Louise Colet

La promenade.

Oh ! ne me conduis plus dans ces fêtes frivoles
Où les rêves du cœur ne sauraient se fixer ;
Où de la vanité les brillantes idoles
Obtiennent des succès qu’un jour doit effacer :
Dis-moi, pourquoi veux-tu qua ce monde j’étale
Les rêves de bonheur que je forme en secret,
Désirs mystérieux d’une âme virginale
Que de son souffle impur soudain il flétrirait ?
 
Je sais lui dérober les sentiments qu’il raille ;
Et légère et folâtre au milieu des plaisirs,
Quand de gloire et d’amour mon cœur ému tressaille.
Je feins, pour l’abuser, de frivoles désirs :
Et lui, ne levant pas le voile qui me cache.
A mon air dédaigneux, à mes regards railleurs.
N’a jamais soupçonné l’âme ardente et sans tache
Qui pleure, et sympathise à toutes les douleurs.
 
Mais qu’au sein de ce monde un cri sincère échappe,
Qu’un cœur triste et souffrant appelle un cœur ami ;
Comme l’écho répond à l’accent qui le frappe,
Mon âme entend la voix qui près d’elle a gémi :
Ainsi je t’ai compris ; et, me sentant aimée,
J’ai fui ces faux plaisirs pour n’être plus qu’à toi ;
La solitude plait à mon âme charmée,
Et le monde aujourd’hui n’est qu’un désert pour moi...
 
Le voile de la nuit dans les cieux se déploie ;
Viens ! fuyons ces clameurs dont les airs sont frappés
Le cœur n’éprouve ici qu’une factice joie :
Viens ! allons nous asseoir sur ces rocs escarpés ;
Je guiderai tes pas ; vois-tu ces champs superbes
Où la vigne a formé de verdoyants sillons ?

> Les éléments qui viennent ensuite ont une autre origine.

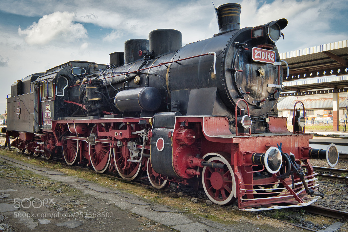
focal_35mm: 36
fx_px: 348
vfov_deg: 36.9
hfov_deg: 53.1
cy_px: 116
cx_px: 174
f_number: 11
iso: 200
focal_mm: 24
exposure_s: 1/125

Vois-tu ces moissonneurs folâtrant sur les gerbes,
Et dont les cris joyeux animent nos vallons ?
 
Le jour a disparu derrière la colline ;
Contemple à l’horizon ces flots d’or et d’azur ;
Ils succèdent aux feux du soleil qui décline :
Vois, comme tout est beau ! Comme le ciel est pur !
Vois, la nuit qui s’étend n’a pas de sombres voiles ;
Tel qu’un phare brillant entouré de flambeaux,
Il plane sur ces monts, l’astre ami des tombeaux !
             Escorté de milliers d’étoiles !
 
Mon cœur est pénétré d’un doux ravissement.
Avançons à pas lents ; que ton bras me soutienne ;
L’amour est doux ici ; mets ta main dans la mienne,
Parle-moi du bonheur qu’on éprouve en aimant :
Entends-tu des forêts le bruissement sonore ?
Le chêne retentit sous les ailes du vent,
Et des cloches du soir le son se mêle encore
             A la voix du torrent...
 
De ces rochers déserts nos pieds foulent la cime ;
Arrêtons-nous ici sur ces débris sans nom :
Dis-moi, ne sens-tu pas une extase sublime
Quand tu peux d’un regard embrasser l’horizon !
Vois comme l’Océan vient mourir sur la plage ;
De rapides vaisseaux fendent ses flots amers :
Oh ! je voudrais, fuyant vers un lointain rivage,
Contempler avec toi l’immensité des mers !
 
Vois ces globes de feu scintiller dans la nue ;
Vois ces monts nébuleux que la neige a couverts ;
Leur sommet dans les cieux se cache à notre vue,
Et le fleuve mugit dans leurs flancs entr’ouverts :
Vois ce lac transparent qu’un vieux château domine,
Et cette tour gothique où tintait le beffroi ;
L’oiseau des nuits planant sur ces murs en ruine
             Fait entendre son cri d’effroi.
 
Aux regards de l’amour que la nature est belle !
Ces chaumières, ces bois font palpiter mon cœur :
Ici, seule avec toi... chaque objet me révèle
             Un asile pour le bonheur.
 
Regarde, sous nos pieds la cité se déroule ;
De ses plaisirs bruyants, non, tu n’es plus jaloux ;
Parmi ses habitants qui se pressent en foule
Est-il un seul mortel plus fortuné que nous ?
 
Partage ce bonheur que mon âme préfère :
Ne cherche plus des biens qui ne font qu’éblouir ;
Dans un monde pervers, dis-moi, qu’irais-tu faire ?
             On t’apprendrait à me trahir.